TRY IT:
Output the lines of the records from the one containing "Prenez plutôt des lingettes nettoyantes pour" through the last, both ends included. Leave pictures out.
+ + + +
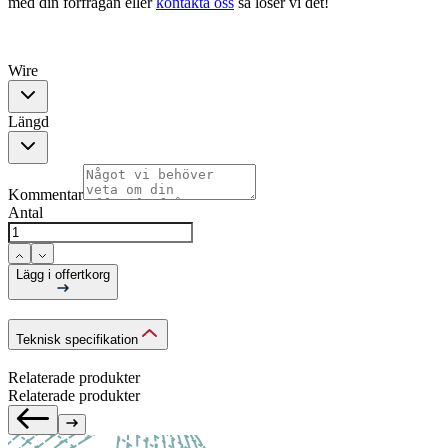
med din förfrågan eller
kontakta oss
så löser vi det!
Wire
Längd
Kommentar
Antal
Lägg i offertkorg
Teknisk specifikation
Relaterade produkter
Relaterade produkter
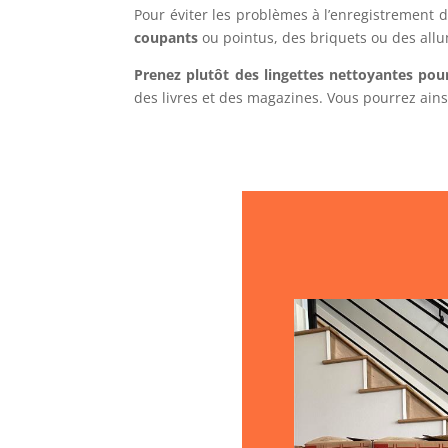
Pour éviter les problèmes à l’enregistrement 
coupants
ou pointus, des briquets ou des allu
Prenez plutôt des lingettes nettoyantes pour
des livres et des magazines. Vous pourrez ains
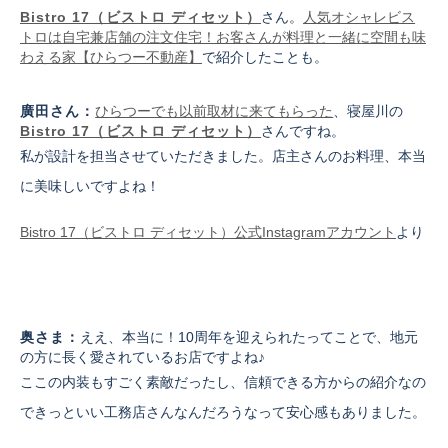
Bistro 17（ビストロ ディセット）
さん。
人気オシャレビス
トロは自宅兼店舗の注文住宅！お客さんが料理と一緒に空間も味
わえる家【ひらつー不動産】
で紹介したことも。
廣田さん：
ひらつーでも以前取材に来てもらった
、寝屋川の
Bistro 17（ビストロ ディセット）
さんですね。
私が設計を担当させていただきました。店主さんのお料理、本当
に美味しいですよね！
Bistro 17（ビストロ ディセット）公式Instagramアカウント
より
奥さま：
ええ、本当に！10周年を迎えられたってことで、地元
の方に長く愛されているお店ですよね♪
ここの内装もすごく素敵だったし、信頼できる方からの紹介なの
できっといい工務店さんなんだろうなって安心感もありました。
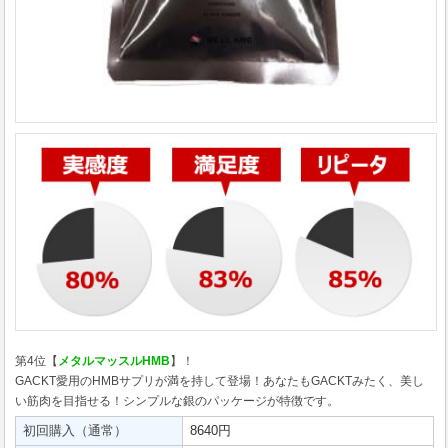
第4位【
メタルマッスルHMB
】！
GACKT愛用のHMBサプリが満を持して登場！あなたもGACKTみたく、美し
い筋肉を目指せる！シンプルな銀のパッケージが特徴です。
初回購入（通常）
8640円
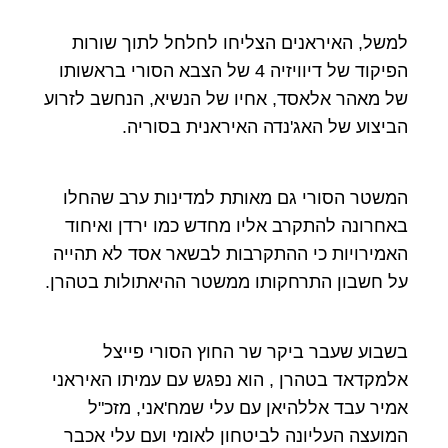
למשל, האיראנים הצליחו לחלחל לתוך שורות
הפיקוד של דיוויזיה 4 של הצבא הסורי בראשותו
של מאהר אלאסד, אחיו של הנשיא, הנחשב לזרוע
הביצוע של האג'נדה האיראנית בסוריה.
המשטר הסורי גם מאותת למדינות ערב שהחלו
באחרונה להתקרב אליו מחדש כמו ירדן ואיחוד
האמירויות כי ההתקרבות לבשאר אסד לא תהייה
על חשבון התרחקותו ממשטר ההיאתולות בטהרן.
בשבוע שעבר ביקר שר החוץ הסורי פייצל
אלמקדאד בטהרן , הוא נפגש עם עמיתו האיראני
אמיר עבד אללהיאן עם עלי שמח'אני, מזכ"ל
המועצה העליונה לביטחון לאומי ועם עלי אכבר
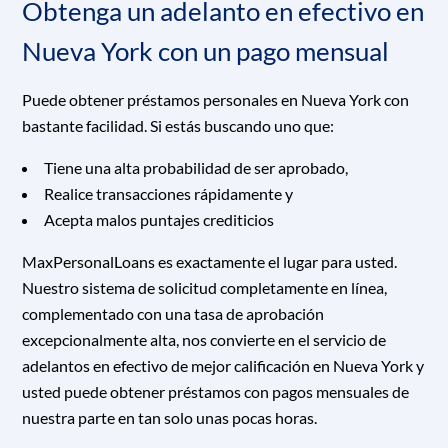
Obtenga un adelanto en efectivo en
Nueva York con un pago mensual
Puede obtener préstamos personales en Nueva York con
bastante facilidad. Si estás buscando uno que:
Tiene una alta probabilidad de ser aprobado,
Realice transacciones rápidamente y
Acepta malos puntajes crediticios
MaxPersonalLoans es exactamente el lugar para usted.
Nuestro sistema de solicitud completamente en línea,
complementado con una tasa de aprobación
excepcionalmente alta, nos convierte en el servicio de
adelantos en efectivo de mejor calificación en Nueva York y
usted puede obtener préstamos con pagos mensuales de
nuestra parte en tan solo unas pocas horas.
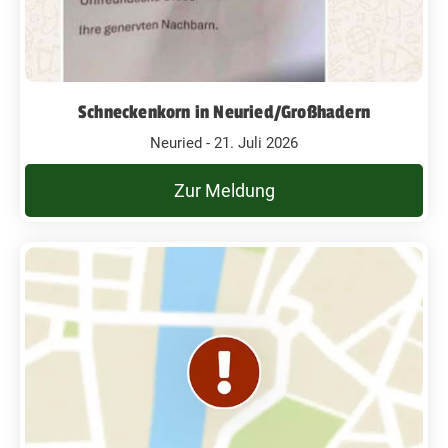
Schneckenkorn in Neuried/Großhadern
Neuried - 21. Juli 2026
Zur Meldung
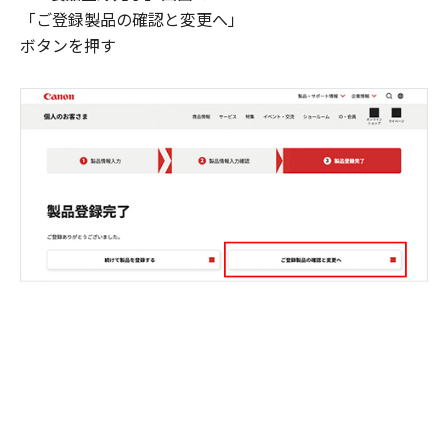
「ご登録製品の確認と変更へ」
ボタンを押す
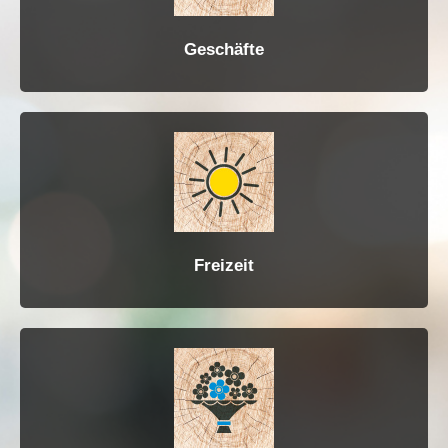
Geschäfte
Freizeit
+ + + +
TASK ANSWER:
Prenez plutôt des lingettes nettoyantes pour
des livres et des magazines. Vous pourrez ains
Bistro 17（ビストロ ディセット）
さん。
人気オシャレビス
トロは自宅兼店舗の注文住宅！お客さんが料理と一緒に空間も味
わえる家【ひらつー不動産】
で紹介したことも。
廣田さん：
ひらつーでも以前取材に来てもらった
、寝屋川の
Bistro 17（ビストロ ディセット）
さんですね。
私が設計を担当させていただきました。店主さんのお料理、本当
に美味しいですよね！
Bistro 17（ビストロ ディセット）公式Instagramアカウント
より
奥さま：
ええ、本当に！10周年を迎えられたってことで、地元
の方に長く愛されているお店ですよね♪
ここの内装もすごく素敵だったし、信頼できる方からの紹介なの
できっといい工務店さんなんだろうなって安心感もありました。
第4位【
メタルマッスルHMB
】！
GACKT愛用のHMBサプリが満を持して登場！あなたもGACKTみたく、美し
い筋肉を目指せる！シンプルな銀のパッケージが特徴です。
初回購入（通常）
8640円
למשל, האיראנים הצליחו לחלחל לתוך שורות
הפיקוד של דיוויזיה 4 של הצבא הסורי בראשותו
של מאהר אלאסד, אחיו של הנשיא, הנחשב לזרוע
הביצוע של האג'נדה האיראנית בסוריה.
המשטר הסורי גם מאותת למדינות ערב שהחלו
באחרונה להתקרב אליו מחדש כמו ירדן ואיחוד
האמירויות כי ההתקרבות לבשאר אסד לא תהייה
על חשבון התרחקותו ממשטר ההיאתולות בטהרן.
בשבוע שעבר ביקר שר החוץ הסורי פייצל
אלמקדאד בטהרן , הוא נפגש עם עמיתו האיראני
אמיר עבד אללהיאן עם עלי שמח'אני, מזכ"ל
המועצה העליונה לביטחון לאומי ועם עלי אכבר
Obtenga un adelanto en efectivo en
Nueva York con un pago mensual
Puede obtener préstamos personales en Nueva York con
bastante facilidad. Si estás buscando uno que:
Tiene una alta probabilidad de ser aprobado,
Realice transacciones rápidamente y
Acepta malos puntajes crediticios
MaxPersonalLoans es exactamente el lugar para usted.
Nuestro sistema de solicitud completamente en línea,
complementado con una tasa de aprobación
excepcionalmente alta, nos convierte en el servicio de
adelantos en efectivo de mejor calificación en Nueva York y
usted puede obtener préstamos con pagos mensuales de
nuestra parte en tan solo unas pocas horas.
Schneckenkorn in Neuried/Großhadern
Neuried - 21. Juli 2026
Zur Meldung
「ご登録製品の確認と変更へ」
ボタンを押す
Geschäfte
Freizeit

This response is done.